Maritime News Update Week 27/2018 - Recent News - Tan Cang – Cai Mep International Terminal

Maritime News Update Week 27/2018

ONE STORK of Ocean Network Express docks at TCIT

On June 22, 2018, Tan Cang - Cai Mep International Terminal Co., Ltd. (TCIT), a joint venture between Saigon Newport Corporation and its major partners including MOL (Japan), Wanhai (Taiwan) and Hanjin transportation (Korea) have solemnly held a ceremony to welcome the ship ONE STORK of Ocean Network Express (ONE) operated the service EC4 (THE Alliance). EC4 directly connects TCIT to the East Coast of the United States.

Receiving support and coordination from Vung Tau port authority and pilot, functional units and departments of Ba Ria - Vung Tau Province, TCIT successfully received the ONE STORK with full load up to 139,500 DWT. The new-generation ship stretches 364 meters in length and has an intake capacity of 14,028 twenty-foot equivalent units (TEUs) and is equipped many new hull improvements and technologies that can help reduce emissions and fuel consumption. The ship is designed to connect key ports in Asia and large ports in the United States, helping cut shipping time down to 25 days. Its passage is planned to ply the route Kaohsiung – Hong Kong – Yantian – TCIT – Singapore – New York – Norfolk – Savannah – Jacksonville – Charleston – Singapore.

This great event once again confirms the great trust and support of our customers to TCIT. TCIT has received large container ships of up to 14,000 TEUs, pushing up its market share for cargo in the Cai Mep-Thi Vai area. Further, this direct Vietnam-US container shipping service is expected to reduce seaborne transport and logistics costs and enhance the competitiveness of Vietnam’s imports and exports.

Two 11,000 TEU Newbuildings Delivered to HMM

Hanjin Subic has delivered two mega containership newbuildings to South Korean shipping company Hyundai Merchant Marine’s (HMM).

The two 11,000 TEU sister ships, HMM Blessing and HMM Promise, were handed over to their owner on June 26 and 30, respectively.

Originally ordered by Greek-based Oceanbulk Container Carriers in 2014, the ships were transferred to HMM as part of a resale transaction in 2017.

Each of the 126,400 DWT boxships features a length of 317.33 meters and a width of 48.2 meters. In addition, each of them currently has a market value of around USD 72.6 million.

As explained by the shipbuilder, both vessels were equipped with scrubber systems to reduce sulfur emissions.
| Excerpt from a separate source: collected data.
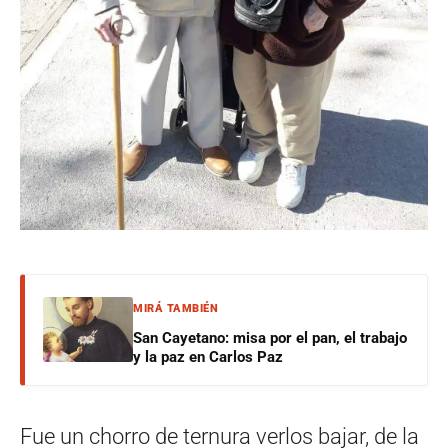
MIRÁ TAMBIÉN
San Cayetano: misa por el pan, el trabajo
y la paz en Carlos Paz
Fue un chorro de ternura verlos bajar, de la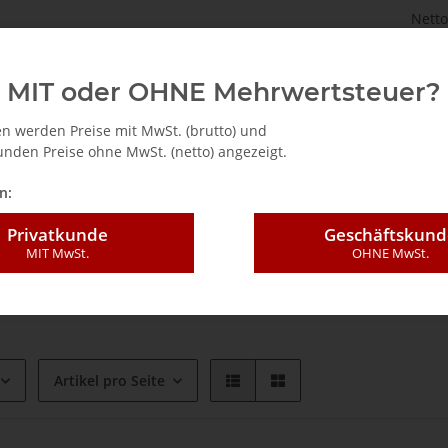
Netto
astenbrett.de
TV Tuner für PC (intern / extern)
Zubehö
MIT oder OHNE Mehrwertsteuer?
n werden Preise mit MwSt. (brutto) und
nden Preise ohne MwSt. (netto) angezeigt.
n:
Privatkunde
Geschäftskund
t DVB-S2X
MIT MwSt.
OHNE MwSt.
liten-Empfang S2X-Standard
Artikel pro Seite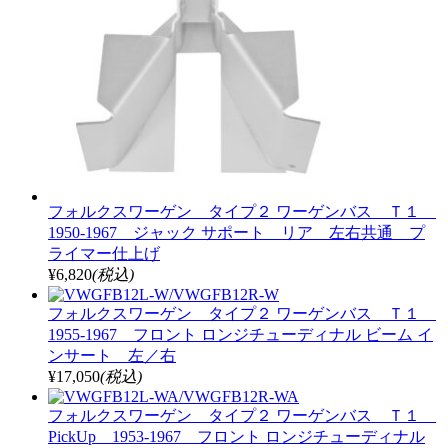
フォルクスワーゲン タイプ２ ワーゲンバス Ｔ１
1950-1967 ジャック サポート リア 左右共通 プ
ライマー仕上げ
¥6,820
(税込)
フォルクスワーゲン タイプ２ ワーゲンバス Ｔ１
1955-1967 フロント ロンジチューディナル ビーム イ
ンサート 左／右
¥17,050
(税込)
フォルクスワーゲン タイプ２ ワーゲンバス Ｔ１
PickUp 1953-1967 フロント ロンジチューディナル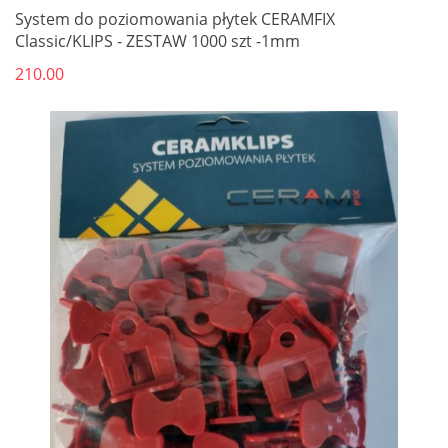
System do poziomowania płytek CERAMFIX
Classic/KLIPS - ZESTAW 1000 szt -1mm
210.00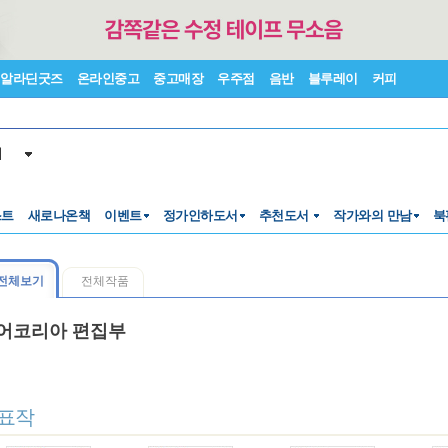
알라딘굿즈
온라인중고
중고매장
우주점
음반
블루레이
커피
서
스트
새로나온책
이벤트
정가인하도서
추천도서
작가와의 만남
북
전체보기
전체작품
어코리아 편집부
표작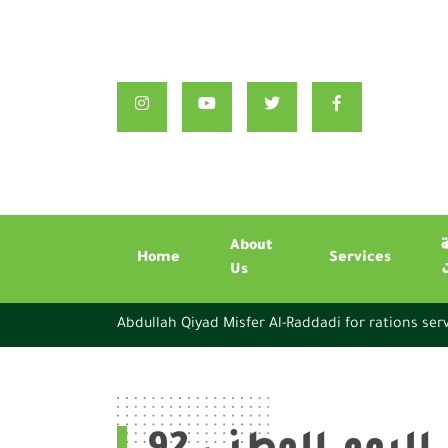
About
Home
Services
Us
Abdullah Qiyad Misfer Al-Raddadi for rations ser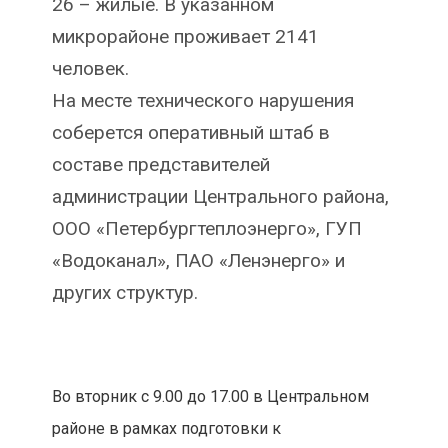
26 – жилые. В указанном
микрорайоне проживает 2141
человек.
На месте технического нарушения
соберется оперативный штаб в
составе представителей
администрации Центрального района,
ООО «Петербургтеплоэнерго», ГУП
«Водоканал», ПАО «Ленэнерго» и
других структур.
Во вторник с 9.00 до 17.00 в Центральном
районе в рамках подготовки к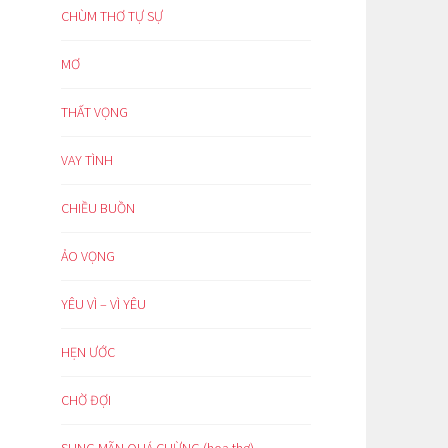
CHÙM THƠ TỰ SỰ
MƠ
THẤT VỌNG
VAY TÌNH
CHIỀU BUỒN
ẢO VỌNG
YÊU VÌ – VÌ YÊU
HẸN ƯỚC
CHỜ ĐỢI
SUNG MÃN QUÁ CHỪNG (hoạ thơ)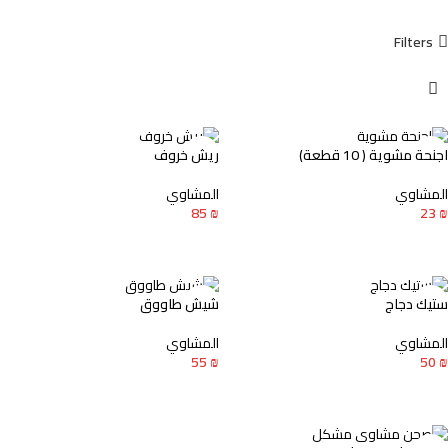
Filters
اجنحة مشوية ( 10 قطعة)
ريش خروف
المشاوي
المشاوي
85
₪
23
₪
إضافة إلى السلة
إضافة إلى السلة
ستيك دجاج
شيش طاووق
المشاوي
المشاوي
55
₪
50
₪
إضافة إلى السلة
إضافة إلى السلة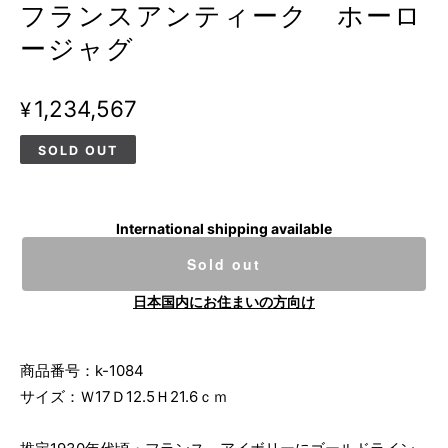
フランスアンティーク ホーロ
ージャグ
¥1,234,567
SOLD OUT
International shipping available
Sold out
日本国内にお住まいの方向け
商品番号：k-1084
サイズ：Ｗ17Ｄ12.5Ｈ21.6ｃｍ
What is more, these newly-built ships were retrofitted with external lashing bridges in order to increase their standard capacity and accommodate more 40-foot containers on board.

Apart from the recently delivered containership pair fitted with scrubbers, HMM is also planning to install exhaust gas cleaning systems on a number of its vessels.

However, the spokesperson has not unveiled more details regarding the price, the type or the number of vessels to be equipped with scrubbers.

COSCO Shipping to Sell OOIL Shares to Restore Public Float

COSCO Shipping Holdings Co revealed plans to sell up to 15.1 pct of the total issued share capital of Orient Overseas International Lines (OOIL).

COSCO said that the sale plan will only take place in the event the public float of OOIL falls below 25 pct as required under listing rules and to the extent that would restore public float.

The Chinese major plans to sell up to 94,494,789 OOIL shares at the sale price of HKD 78.6, bringing the total value of the sale to HKD 7.43 billion (USD 947 million).

The announcement is being made following approval from the Chinese anti-trust body for COSCO’s USD 6.3 billion takeover of OOIL at the end of June.

The approval came in the nick of time to enable COSCO to meet its previously set date for the completion of the acquisition, which was scheduled for the end of June.

Once the merger is completed, COSCO would hold 90.1% of OOIL, thus becoming the world’s third-largest container carrier. COSCO would have a combined fleet of 400 vessels, with capacity exceeding 2.9 million TEUs including orderbook.

CMA CGM Extends Charter for Diana Containerships’ Unit

Athens-based boxship owner Diana Containerships has agreed with French major CMA CGM to extend the present time charter contract for one of its Panamax container vessels.

Under the deal, Diana Containerships’ 3,739 TEU container vessel, Domingo, will continue working for CMA CGM at a gross charter rate of USD 12,800 per day.

The new charter period, which would last for eight to eleven months, will commence on August 3, 2018.

Diana Containerships informed that the employment extension is expected to generate USD 3.07 million of gross revenue for the minimum scheduled period of the time charter extension.

The 2001-built Domingo is currently chartered at a gross charter rate of USD 8,500 per day.

Upon completion of the previously announced sale of a Post-Panamax container vessel Hamburg, Diana Containerships’ fleet will consist of 4 container vessels.